■ **SELECTED EXCERPT**
----
By Elizabeth McLeod
To paraphrase Fred Allen, imitation was the sincerest form of radio. Throughout the medium’s Golden Era, Formula was king — and any breakthrough success meant, almost immediately, that a legion of imitators would follow. But there were a few programs so original in their concept and so unique in their execution that successful imitation was impossible. And at the head of that list you’ll find Duffy’s Tavern.
Series creator Ed Gardner became a household figure in the person of a malaproprial New York bartender, but “Archie” was merely the surface of a very deep vein of talent running through his creator. If there was ever a quintessential New York hustler, it was Ed Gardner.
He was born Friedrich Poggenburg Jr., was known to his friends as Eddie, and known to his closest friends as Poggy. By whatever names he was known, he was born in a walkup apartment over a butcher shop in Astoria, Long Island in 1901. Like many working-class families in turn-of-the-century America, the Poggenburgs believed in education only up to a point. Young Eddie dropped out of high school after two years to see what sort of a mark he could make in the working world. He had learned piano as a child, and this talent earned him a spot entertaining the patrons at a neighborhood saloon…until the onset of Prohibition dried up both the saloon and the piano-playing career. From then on, Eddie Poggenburg figured he’d better be prepared to hustle his way through life.
And he was well equipped to do that. He was a tall, lanky boy with a mile-a-minute mouth, a high tolerance for what passed at the time for liquor, and a sharp eye for the fast chance. At turns he was a railroad dispatcher, a stenographer, and a promoter of various gimmicks and deals. He sold everything from pianos to typewriters to paint, always managing to make a buck when he needed it, but never quite enough money to move on to something more stable. In 1929, however, things changed. That was the year Eddie met, wooed, and wed a rising young actress named Shirley Booth — a mischievous-looking young woman then climbing up the ladder of summer stock in hopes of crashing Broadway. Show business seemed like just the thing for a young man with a slick line of patter and a way with people, but “Poggenburg” wouldn’t look very impressive on the stationery. Eddie Poggenburg stayed in Astoria, while Ed Gardner headed for the main stem.
As befit his talents, the newly-rechristened Gardner soon landed a job as a theatrical publicist. After soaking up as much as he could about the inner workings of show business, he brashly moved ahead and became a producer himself — packaging his wife as the star of a pair of short-run stage comedies. He made no money from either show, but his promotional talent drew the attention of the J. Walter Thompson advertising agency. In 1935, Thompson sent their new recruit to learn the ropes of radio production at CBS.
Over the next two years, Gardner shuttled between the coasts, working on programs in New York and Hollywood, working with some of the top stars in the business — from Bing Crosby to Burns and Allen to Rudy Vallee. But the most important figure Gardner would meet in these years was a sardonic young writer named Abe Burrows, who began peddling freelance gags to minor radio comedians around 1938. Burrows was brash and witty, a New Yorker to the core, and he and Gardner soon found themselves to be kindred spirits. When Gardner proposed a new idea for a program focusing on the many dimensions of life in New York, Burrows was tapped as one of the writers. The idea attracted the attention of CBS, which put it on the air in 1939 as a sustaining feature, with Gardner in charge of production. While casting about for an actor to fill the role of an “average New York mug,” he became irritated by the movie-style Brooklynese accents offered by the auditioning dialecticians, and he finally decided to play the part himself. The character was christened “Archie.”
----
■ **REQUIREMENT 1**
Answer these questions on the Duffy's Tavern article:
(a) What name was Ed Gardner born with?
(b) In what year did he marry Shirley Booth?
(c) Which network did J. Walter Thompson send him to in 1935 to learn radio production?
■ **REQUIREMENT 2**
Copy the Duffy's Tavern article word for word, starting at "Series creator Ed" and ending at "was Ed Gardner.".
Answer from the Duffy's Tavern article alone.

■ **INFORMATION GIVEN**
----
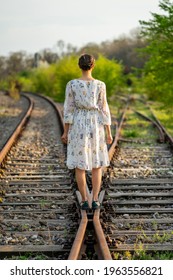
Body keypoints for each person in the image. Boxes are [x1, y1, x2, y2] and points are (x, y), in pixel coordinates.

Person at [61, 54, 113, 210]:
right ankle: (95, 199)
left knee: (80, 164)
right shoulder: (100, 85)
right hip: (95, 124)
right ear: (93, 66)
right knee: (97, 164)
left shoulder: (71, 84)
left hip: (78, 123)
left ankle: (84, 200)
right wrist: (108, 131)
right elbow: (104, 110)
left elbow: (68, 109)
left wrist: (65, 132)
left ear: (79, 66)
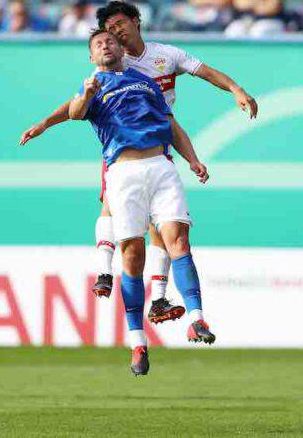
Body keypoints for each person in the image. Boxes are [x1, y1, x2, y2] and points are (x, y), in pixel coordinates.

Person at [21, 0, 257, 322]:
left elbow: (205, 72)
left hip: (158, 141)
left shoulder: (166, 55)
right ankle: (105, 271)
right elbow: (77, 103)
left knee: (163, 230)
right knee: (110, 206)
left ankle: (158, 299)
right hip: (123, 147)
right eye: (109, 30)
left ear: (135, 21)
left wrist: (235, 89)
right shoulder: (112, 62)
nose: (114, 32)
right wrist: (46, 123)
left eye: (118, 25)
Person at [68, 29, 215, 375]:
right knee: (133, 255)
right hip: (124, 171)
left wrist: (192, 159)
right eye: (97, 44)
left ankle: (197, 318)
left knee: (178, 238)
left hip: (161, 167)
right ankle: (137, 342)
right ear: (92, 57)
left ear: (121, 48)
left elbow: (170, 124)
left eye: (110, 41)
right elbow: (75, 113)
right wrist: (86, 95)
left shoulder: (145, 81)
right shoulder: (92, 85)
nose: (105, 45)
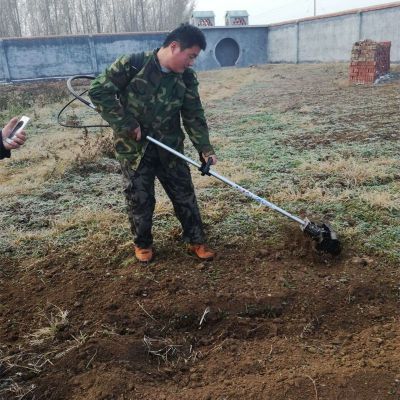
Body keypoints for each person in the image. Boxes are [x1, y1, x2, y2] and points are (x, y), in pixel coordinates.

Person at [89, 24, 217, 263]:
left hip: (170, 147)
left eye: (194, 58)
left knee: (184, 195)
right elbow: (98, 90)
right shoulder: (133, 64)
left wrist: (205, 148)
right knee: (139, 199)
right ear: (174, 46)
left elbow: (193, 113)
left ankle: (196, 240)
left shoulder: (186, 78)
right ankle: (143, 244)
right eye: (190, 56)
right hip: (135, 149)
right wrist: (126, 122)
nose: (191, 63)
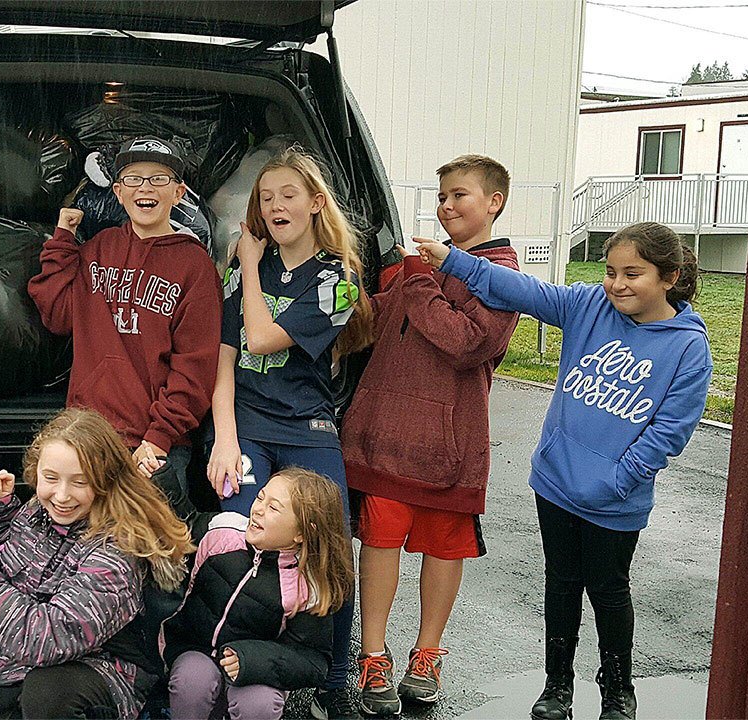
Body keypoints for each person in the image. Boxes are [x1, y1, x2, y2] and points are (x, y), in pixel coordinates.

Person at [416, 221, 712, 720]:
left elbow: (669, 433)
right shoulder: (587, 306)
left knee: (609, 591)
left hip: (616, 500)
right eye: (610, 272)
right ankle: (558, 686)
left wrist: (617, 482)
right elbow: (524, 290)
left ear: (669, 277)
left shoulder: (687, 347)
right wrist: (452, 261)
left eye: (633, 274)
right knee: (561, 584)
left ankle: (619, 690)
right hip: (554, 484)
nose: (617, 284)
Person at [341, 154, 520, 713]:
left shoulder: (503, 275)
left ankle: (427, 656)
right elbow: (370, 325)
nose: (445, 206)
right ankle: (373, 658)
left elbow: (467, 341)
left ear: (494, 202)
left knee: (444, 550)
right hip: (383, 440)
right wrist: (342, 295)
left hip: (449, 446)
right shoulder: (417, 265)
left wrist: (418, 281)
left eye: (459, 195)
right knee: (379, 544)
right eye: (441, 196)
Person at [205, 146, 373, 720]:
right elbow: (224, 361)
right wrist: (224, 439)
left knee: (330, 542)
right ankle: (224, 656)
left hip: (307, 428)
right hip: (246, 426)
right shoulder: (240, 267)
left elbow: (259, 338)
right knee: (234, 531)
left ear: (315, 203)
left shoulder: (340, 280)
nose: (275, 205)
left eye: (288, 195)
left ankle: (333, 677)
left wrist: (249, 265)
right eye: (265, 197)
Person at [0, 407, 196, 720]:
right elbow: (13, 574)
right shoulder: (36, 511)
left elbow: (48, 638)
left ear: (105, 480)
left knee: (47, 693)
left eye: (80, 482)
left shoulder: (116, 551)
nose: (62, 495)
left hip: (100, 672)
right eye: (51, 478)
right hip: (19, 667)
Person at [28, 136, 222, 520]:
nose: (145, 188)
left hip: (151, 450)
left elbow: (196, 368)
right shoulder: (100, 248)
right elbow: (59, 314)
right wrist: (64, 240)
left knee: (153, 562)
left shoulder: (195, 266)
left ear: (179, 193)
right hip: (88, 438)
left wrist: (159, 437)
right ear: (117, 192)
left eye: (158, 179)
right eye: (133, 178)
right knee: (84, 557)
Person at [161, 468, 355, 720]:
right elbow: (183, 523)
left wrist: (251, 660)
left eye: (274, 508)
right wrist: (161, 476)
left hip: (256, 672)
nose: (258, 509)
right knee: (191, 681)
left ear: (302, 532)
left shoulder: (307, 586)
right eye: (261, 497)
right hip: (196, 649)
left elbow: (313, 661)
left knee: (258, 704)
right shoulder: (224, 532)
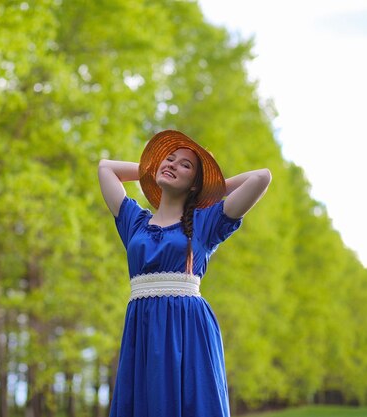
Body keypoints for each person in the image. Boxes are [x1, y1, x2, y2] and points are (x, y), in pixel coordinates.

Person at [98, 130, 271, 417]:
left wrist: (210, 188)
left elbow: (261, 177)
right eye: (170, 159)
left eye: (185, 165)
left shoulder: (206, 223)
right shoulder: (134, 222)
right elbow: (106, 169)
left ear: (194, 184)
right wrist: (151, 170)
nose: (173, 165)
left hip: (188, 327)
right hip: (143, 328)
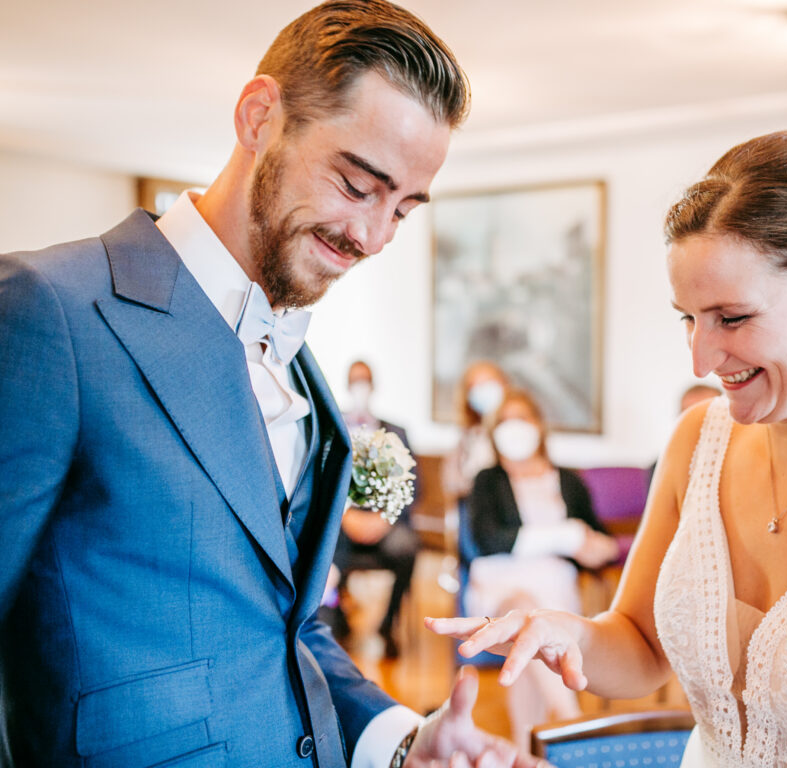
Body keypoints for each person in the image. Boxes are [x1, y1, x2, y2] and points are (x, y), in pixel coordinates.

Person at [0, 3, 546, 767]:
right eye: (357, 184)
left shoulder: (299, 368)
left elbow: (285, 626)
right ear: (260, 117)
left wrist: (400, 741)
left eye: (403, 209)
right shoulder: (49, 309)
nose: (373, 237)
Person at [428, 130, 787, 765]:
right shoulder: (698, 440)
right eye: (688, 319)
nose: (701, 359)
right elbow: (639, 644)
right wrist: (562, 631)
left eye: (731, 318)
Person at [463, 389, 618, 750]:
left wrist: (594, 546)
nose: (515, 428)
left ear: (539, 425)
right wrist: (567, 536)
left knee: (528, 640)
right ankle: (572, 721)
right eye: (505, 421)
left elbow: (598, 539)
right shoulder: (487, 480)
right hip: (500, 587)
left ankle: (524, 750)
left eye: (522, 418)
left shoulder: (568, 481)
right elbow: (487, 541)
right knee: (526, 616)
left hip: (556, 590)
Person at [328, 360, 421, 658]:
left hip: (385, 522)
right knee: (323, 547)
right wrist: (345, 516)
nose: (360, 386)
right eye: (355, 380)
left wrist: (385, 518)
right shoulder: (332, 427)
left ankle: (388, 623)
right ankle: (335, 616)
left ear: (373, 385)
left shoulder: (396, 433)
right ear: (347, 385)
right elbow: (321, 479)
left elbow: (412, 486)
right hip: (341, 525)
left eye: (365, 380)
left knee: (406, 548)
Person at [441, 360, 509, 500]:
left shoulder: (515, 433)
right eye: (475, 386)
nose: (483, 391)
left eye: (488, 383)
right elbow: (452, 483)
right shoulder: (468, 437)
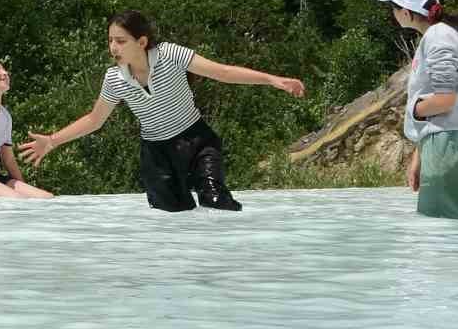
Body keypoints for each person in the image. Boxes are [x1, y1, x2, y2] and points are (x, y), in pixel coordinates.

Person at [19, 11, 305, 212]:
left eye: (121, 40)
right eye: (110, 40)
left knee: (215, 200)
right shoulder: (115, 79)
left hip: (196, 142)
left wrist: (272, 80)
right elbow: (95, 119)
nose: (113, 47)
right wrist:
----
■ **TASK RESPONSE 1**
(a) Friedrich Poggenburg Jr.
(b) 1929
(c) CBS

■ **TASK RESPONSE 2**
Series creator Ed Gardner became a household figure in the person of a malaproprial New York bartender, but “Archie” was merely the surface of a very deep vein of talent running through his creator. If there was ever a quintessential New York hustler, it was Ed Gardner.